WHAT YOU ARE ASKED TO DO:
Repeat every row below word for word, leaving out the pictures.

[Saved data rows]
BEGIN
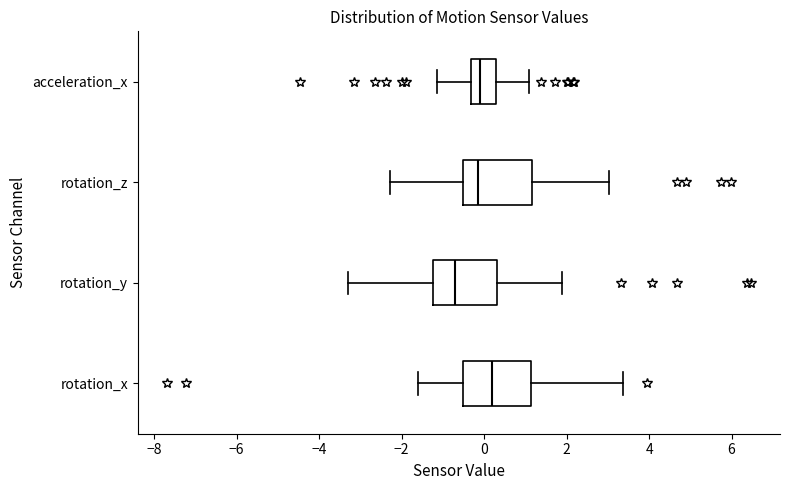

Which box's median line is the furthest to the left?

rotation_y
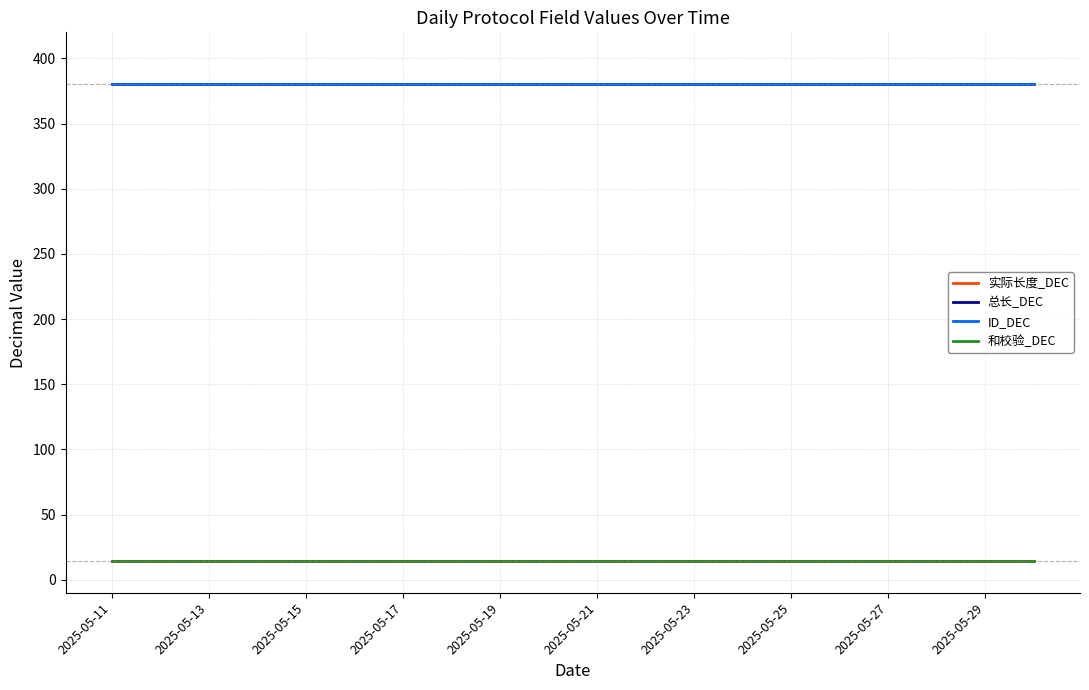

Is this an area chart (filled region under the line)?

No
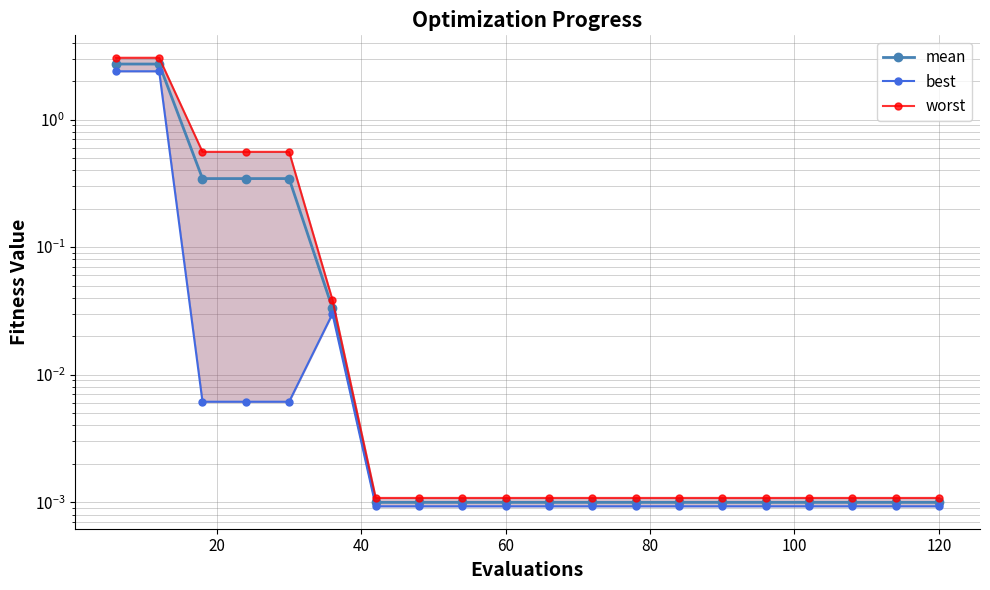

What is the sum of all mean values?

6.5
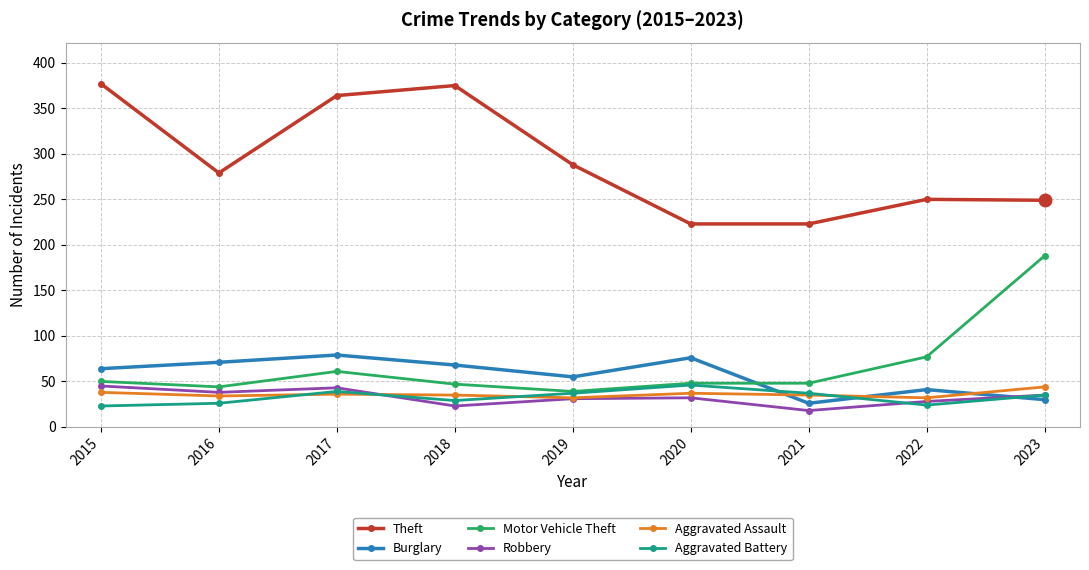

Does the chart have visible grid lines?

Yes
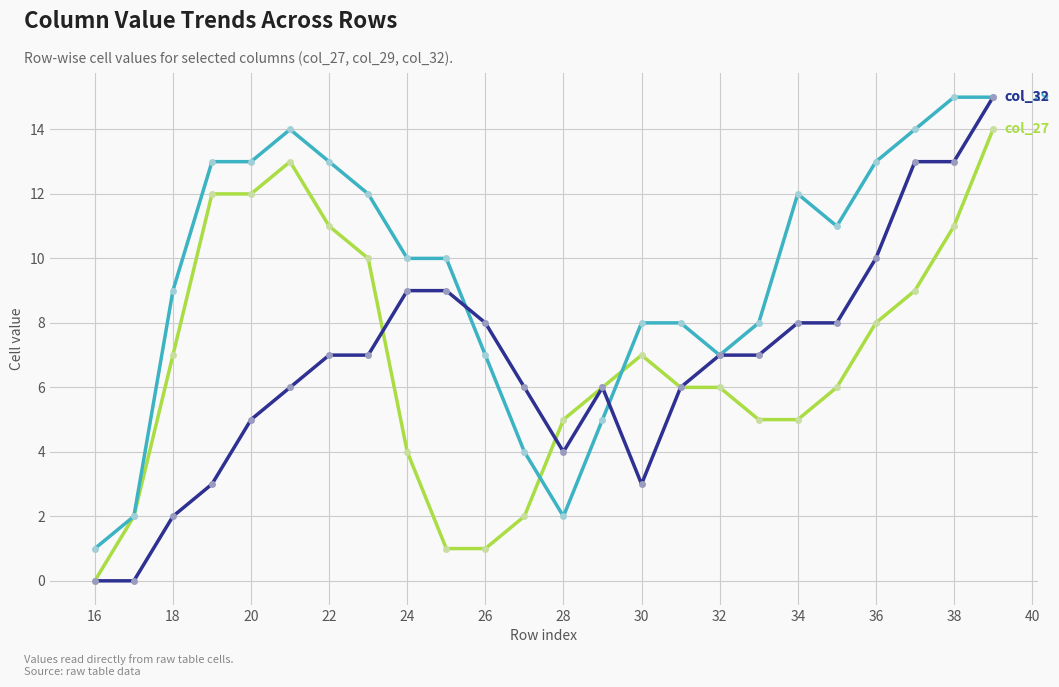

What is the greatest value displayed?

15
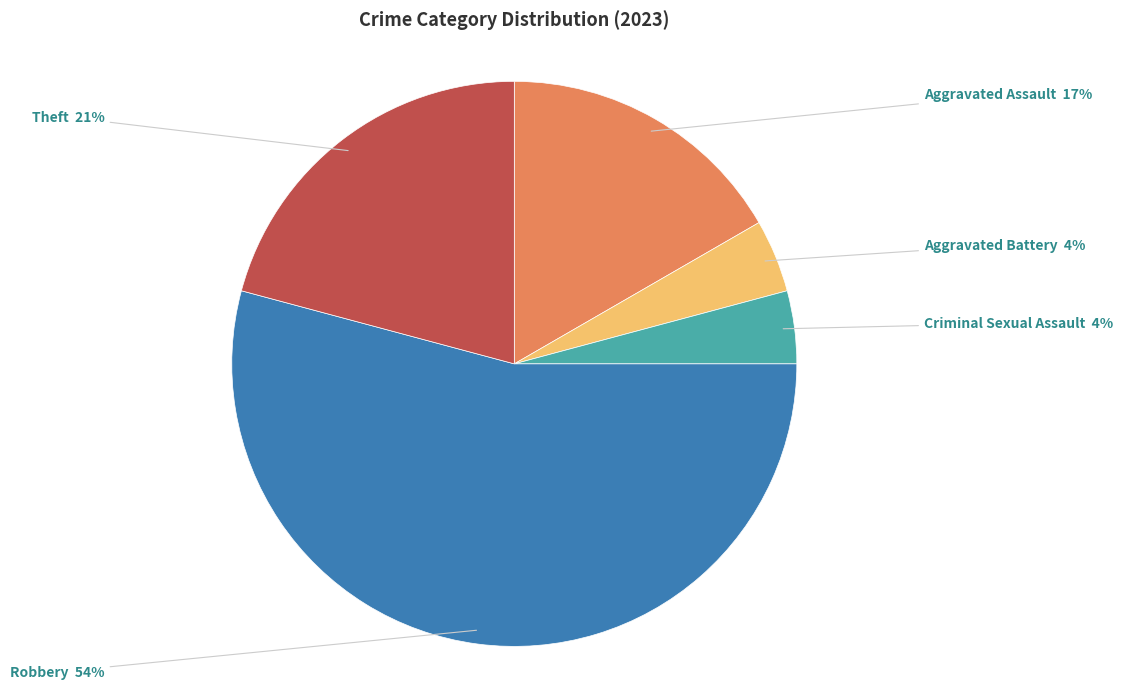

Is Aggravated Assault the majority of the pie?

No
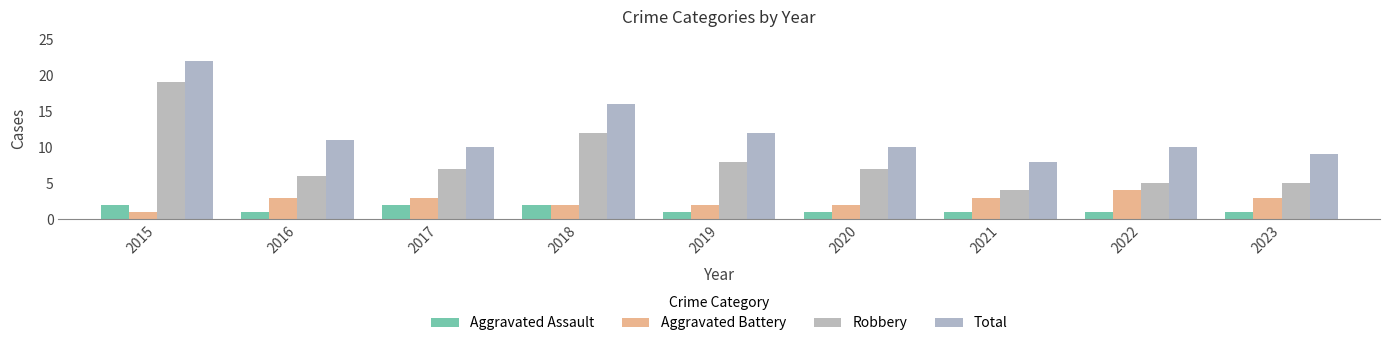

Which series has the largest total across all categories?

Total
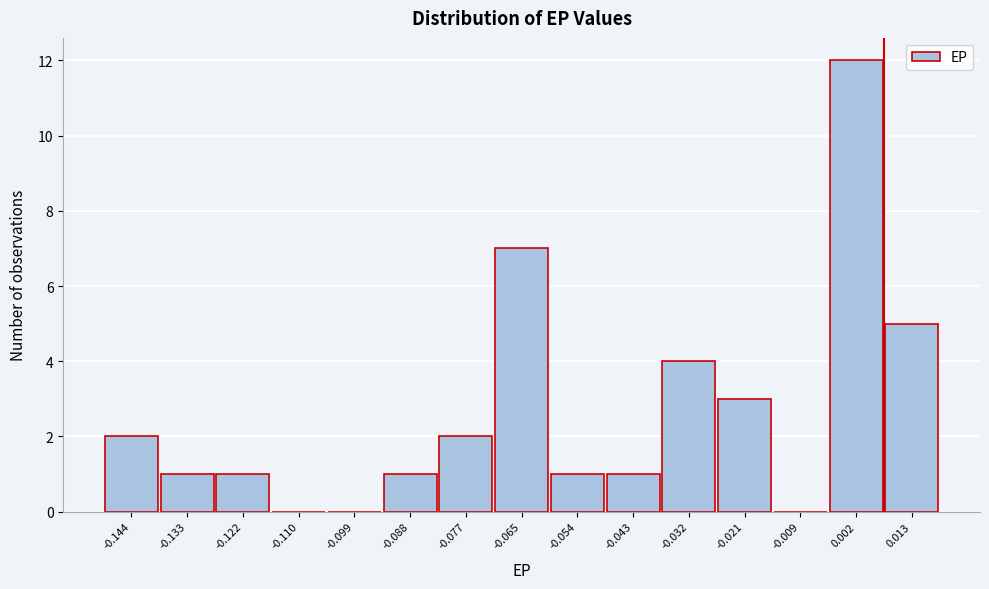

Reading left to right, what are all the values shown in this chart?

-0.144=2	-0.133=1	-0.122=1	-0.110=0	-0.099=0	-0.088=1	-0.077=2	-0.065=7	-0.054=1	-0.043=1	-0.032=4	-0.021=3	-0.009=0	0.002=12	0.013=5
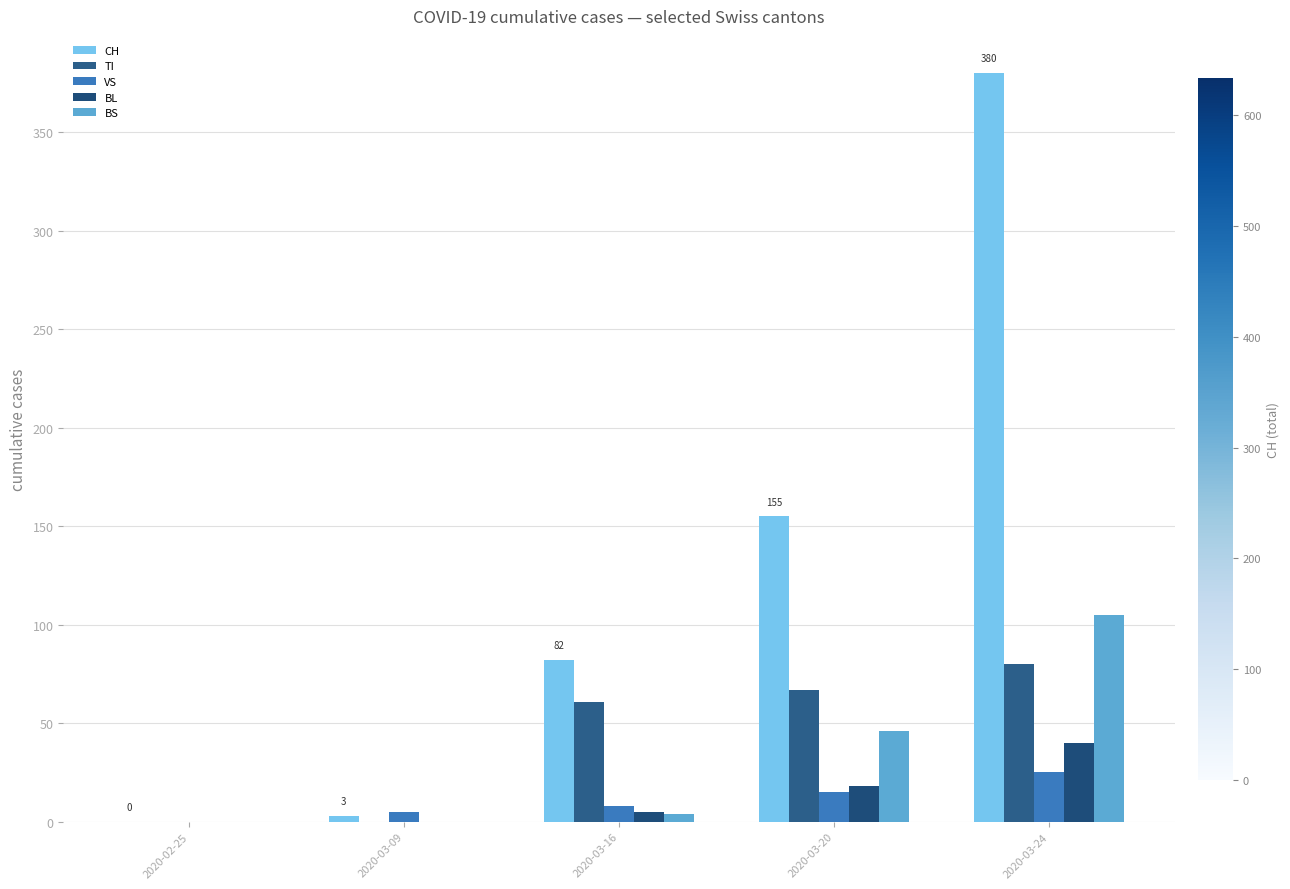

True or false: CH has a value of 82 at 2020-03-16.

True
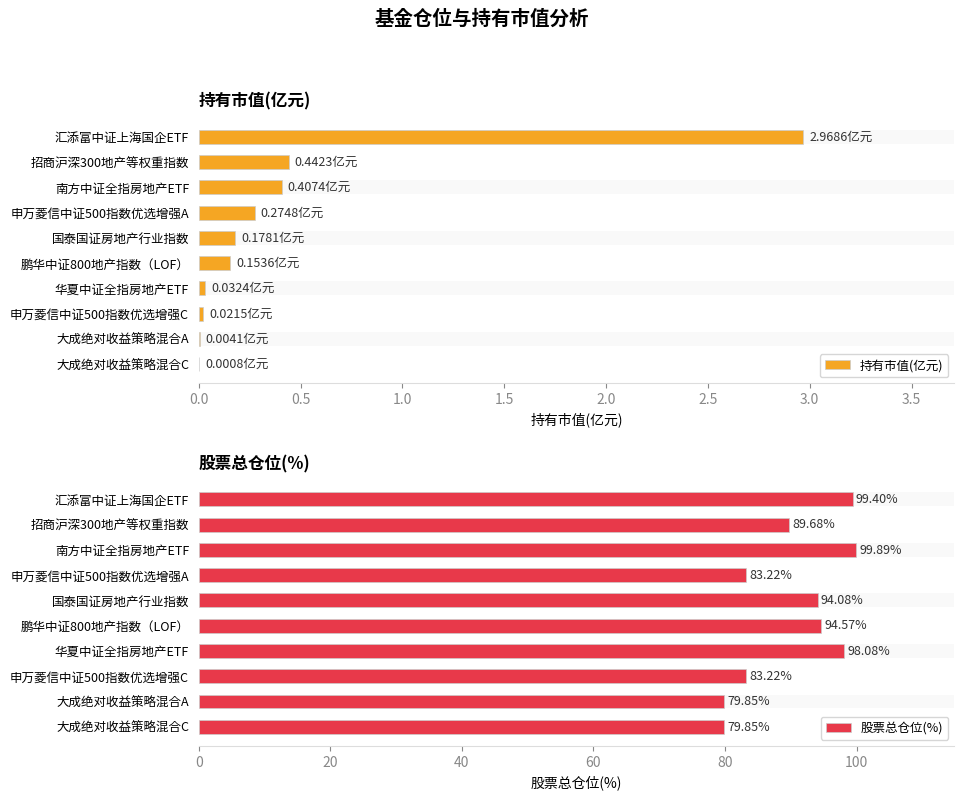

What is the sum of all 持有市值(亿元) values?

4.5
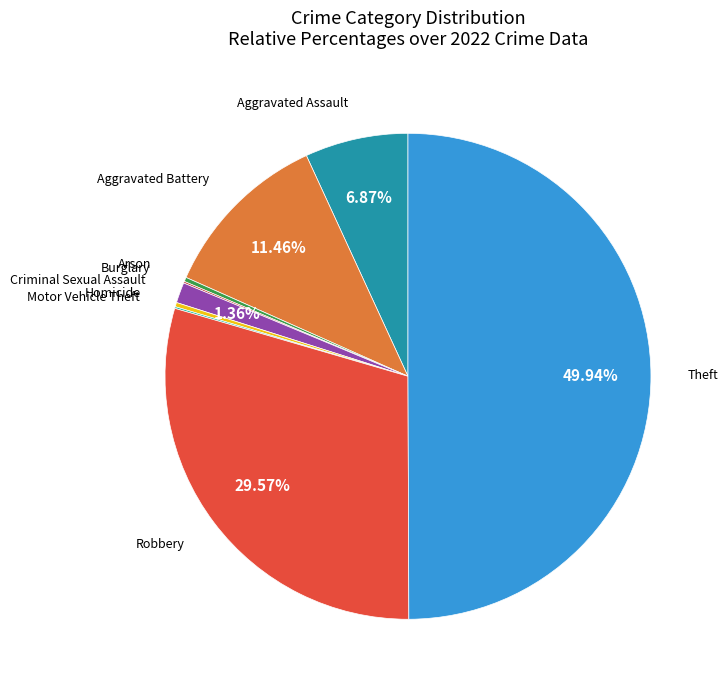

Is Homicide the majority of the pie?

No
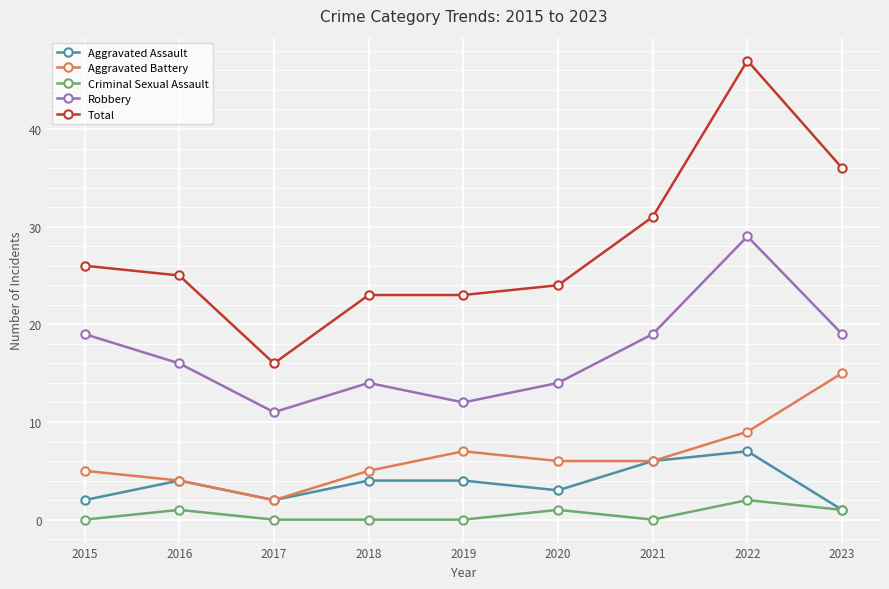

What is the average value of the Aggravated Assault series?

4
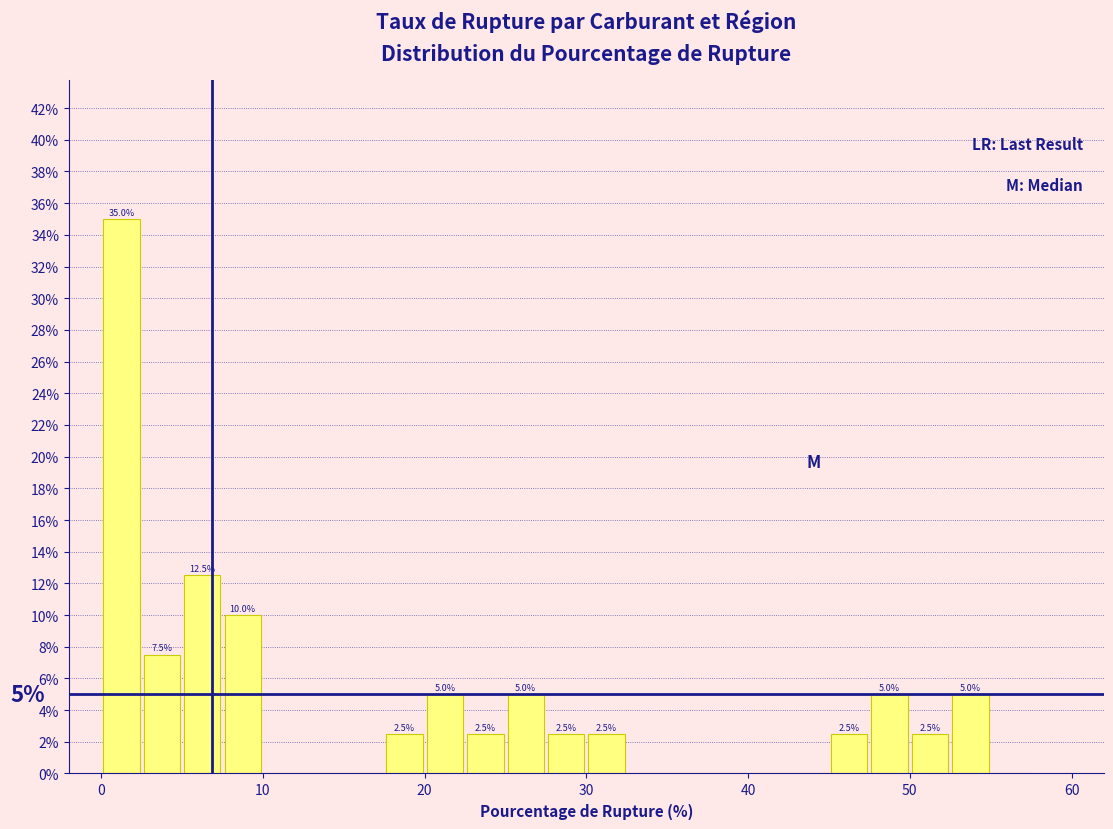

Read against the x-axis, roughly where is the centre of the tallest bar?

1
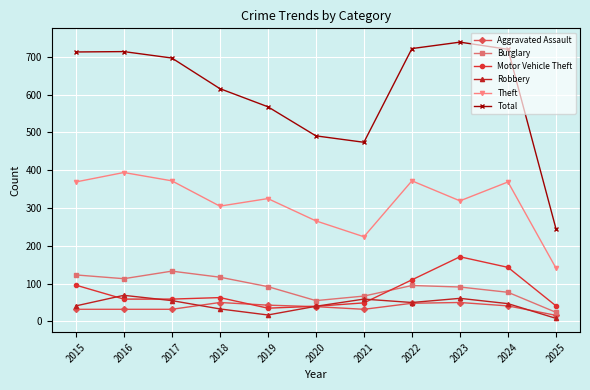

Which category has the lowest value across all series?

2025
END
REPLY:
Which box's median line is the furthest to the left?

rotation_y

Is this an area chart (filled region under the line)?

No

What is the sum of all mean values?

6.5

Does the chart have visible grid lines?

Yes

What is the greatest value displayed?

15

Is Aggravated Assault the majority of the pie?

No

Which series has the largest total across all categories?

Total

Reading left to right, what are all the values shown in this chart?

-0.144=2	-0.133=1	-0.122=1	-0.110=0	-0.099=0	-0.088=1	-0.077=2	-0.065=7	-0.054=1	-0.043=1	-0.032=4	-0.021=3	-0.009=0	0.002=12	0.013=5

True or false: CH has a value of 82 at 2020-03-16.

True

What is the sum of all 持有市值(亿元) values?

4.5

Is Homicide the majority of the pie?

No

What is the average value of the Aggravated Assault series?

4

Read against the x-axis, roughly where is the centre of the tallest bar?

1

Which category has the lowest value across all series?

2025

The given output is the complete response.